Frybread's simplicity appeals to cooks who are intimidated by moody, microscopic life forms like yeast. A batch can be made in the time it takes to mix a few ingredients, knead them into a smooth dough and wait for the oil to heat up. There's no waiting for single-celled fungi to huff and puff until the dough doubles in size, though some versions of frybread do use yeast.

The ingredients for modern frybread are as basic as it gets. Even culinary deserts like Monticello, Utah, have stores that sell flour, baking soda, milk, salt and vegetable oil. Toppings can be as simple as butter, honey or jam or as elaborate as beans, meat, cheese and other typical taco fixings.

A Quinault Indian friend introduced me to frybread and taught me how to make it in the early 1980s, when I lived in Aberdeen, Wash. I eventually misplaced the recipe, but it didn't matter: I made it so often that I knew it by heart.

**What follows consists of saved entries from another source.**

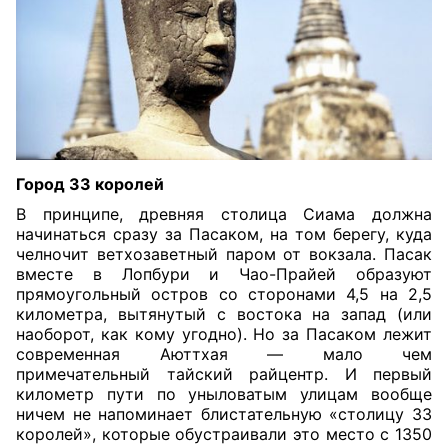
Город 33 королей
В принципе, древняя столица Сиама должна
начинаться сразу за Пасаком, на том берегу, куда
челночит ветхозаветный паром от вокзала. Пасак
вместе в Лопбури и Чао-Прайей образуют
прямоугольный остров со сторонами 4,5 на 2,5
километра, вытянутый с востока на запад (или
наоборот, как кому угодно). Но за Пасаком лежит
современная Аюттхая — мало чем
примечательный тайский райцентр. И первый
километр пути по уныловатым улицам вообще
ничем не напоминает блистательную «столицу 33
королей», которые обустраивали это место с 1350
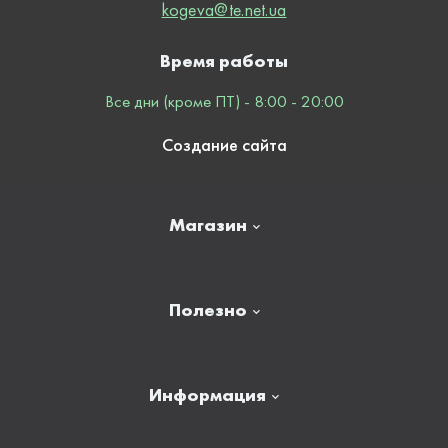
kogeva@te.net.ua
Время работы
Все дни (кроме ПТ) - 8:00 - 20:00
Создание сайта
Магазин
Главная
Полезно
Отзывы
Контакты
Новости
Информация
Личный кабинет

Over the years, frybread became less central to my diet and I ate it only at Northwest powwows. While moving to Santa Fe in 2003, I ate my first Navajo taco at a restaurant in Mexican Hat, Utah, and was surprised to learn that what made this taco "Navajo" was its frybread foundation.

It's great to live in frybread country again, but it's even better to remember the recipe that allows me to make it at home. (This recipe was adapted from memory with help from various online sources.)

BASIC FRYBREAD

(makes 4 large pieces)


2 cups flour

3 teaspoons baking powder

1 teaspoon salt

1 cup milk

Vegetable oil or shortening for frying

In a bowl, mix dry ingredients before adding milk. Knead into a workable dough on a lightly floured surface. Break off 8 small or 4 large pieces, form into balls and flatten into discs by hand or with a rolling pin (the dough will puff up as it fries).

If making Navajo tacos, make a well in the center of each disc to allow sauces and toppings to settle there. Fry in hot oil about 4 or 5 minutes — turning midway through the cooking time — until both sides are golden.